Quand elle a commencé sa carrière de banquière, en 1996, elle était aussi “la seule femme noire qui n’était pas une secrétaire dans la salle de marché”. “Je me suis sentie très seule parfois”, raconte-t-elle à l’AFP.

Elle apprécie à cet égard de travailler actuellement pour une firme dirigée par une femme, la société d’investissement en capital-risque Anthemis.

La situation des Afro-Américains dans la finance peine selon elle à évoluer car les carrières y dépendent de nombreux éléments autres que la pure méritocratie – comme un cycle économique favorable ou un mentor bien placé.

Et dans cet univers hyper compétitif, les décalages culturels – les goûts musicaux, la cuisine, l’apparence – peuvent jouer en défaveur des minorités.

Au début de sa carrière elle a travaillé pour Williams Capital, une société d’investissement gérée par des dirigeants noirs. Voir des hommes et femmes noirs diriger des départements, avoir des réunions avec les directeurs financiers des plus grandes entreprises, “ça a été primordial”, raconte-t-elle. “J’ai pu voir ce que je pouvais devenir dans 15, 20 ou 30 ans.”

Initialement diplômée en chimie, elle envisageait une carrière dans la science mais lors d’une levée de fonds pour un nouveau bâtiment de sciences, elle rencontre des salariés de Goldman Sachs. Invitée à passer quelques jours dans la banque à New York, elle “tombe amoureuse” des marchés.

Son amour du métier reste intact. Mais “il faut travailler plus dur, être encore plus résolue”, dit-elle. “Je considère chaque projet qui m’est confié comme une opportunité non seulement pour moi, mais pour tous les Noirs, les Hispaniques, qu’ils vont embaucher après moi.”

– “Contredire les stéréotypes” –

Harold Butler n’est pas un pur produit du secteur bancaire.

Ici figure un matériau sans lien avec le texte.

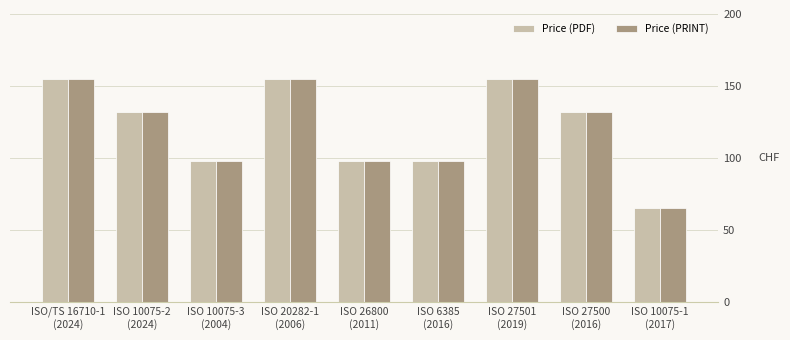

What is the difference between the second highest and minimum values in the Price (PRINT) series?

90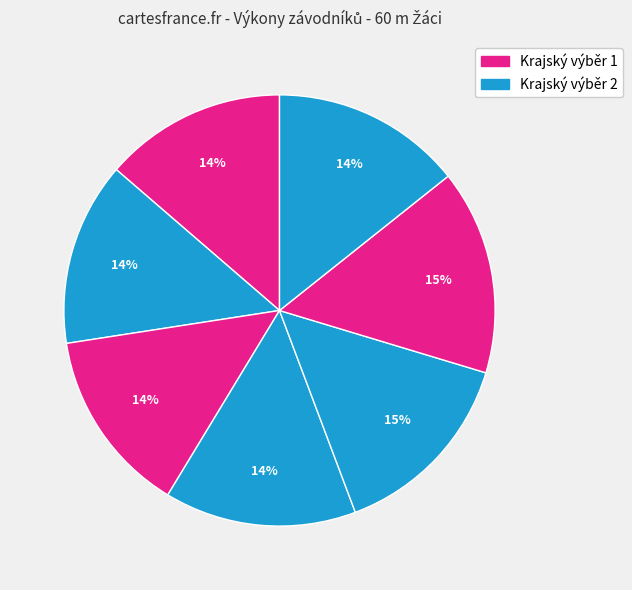

To the nearest percent, what is the average slice percentage?

14%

Il est arrivé en 2006 chez Citigroup, une des plus grandes banques de Wall Street, à la fin de sa quarantaine après un parcours professionnel l’ayant mené de l’Armée, la tech (Microsoft) à des sociétés financières. Il s’occupe désormais des relations de la banque avec diverses entités publiques, dont la puissante banque centrale américaine.

Tout au long de sa carrière, Harold Butler a fait face à différentes formes de racisme. “On vous fait comprendre que vous ne faites pas vraiment partie de l’équipe, on vous demande comment vous êtes arrivé là, si c’est grâce à des quotas, il faut contredire les stéréotypes classiques” comme l’idée que les Afro-Américains aiment particulièrement la pastèque ou le poulet frit, raconte-t-il.

A Citi, assure-t-il, “la grande majorité des gens pensent, je crois, que la diversité est un atout pour l’entreprise”.

Il participe à plusieurs groupes et initiatives visant à promouvoir la diversité au sein de l’entreprise. Citi a notamment fait davantage d’efforts pour recruter dans des universités accueillant plus spécifiquement des étudiants noirs, créer des programmes de tutorat et comprendre pourquoi certaines personnes, une fois recrutées, choisissent de quitter la firme.

Harold Butler travaille aussi à pousser Citi à faciliter l’accès des Afro-Américains au crédit immobilier et à soutenir les banques gérées par des minorités.

“J’ai la chance de participer aux efforts engagés en interne pour changer le discours et les pratiques sur la diversité, mais aussi au travail fait en dehors de la banque auprès des communautés”, se réjouit-il.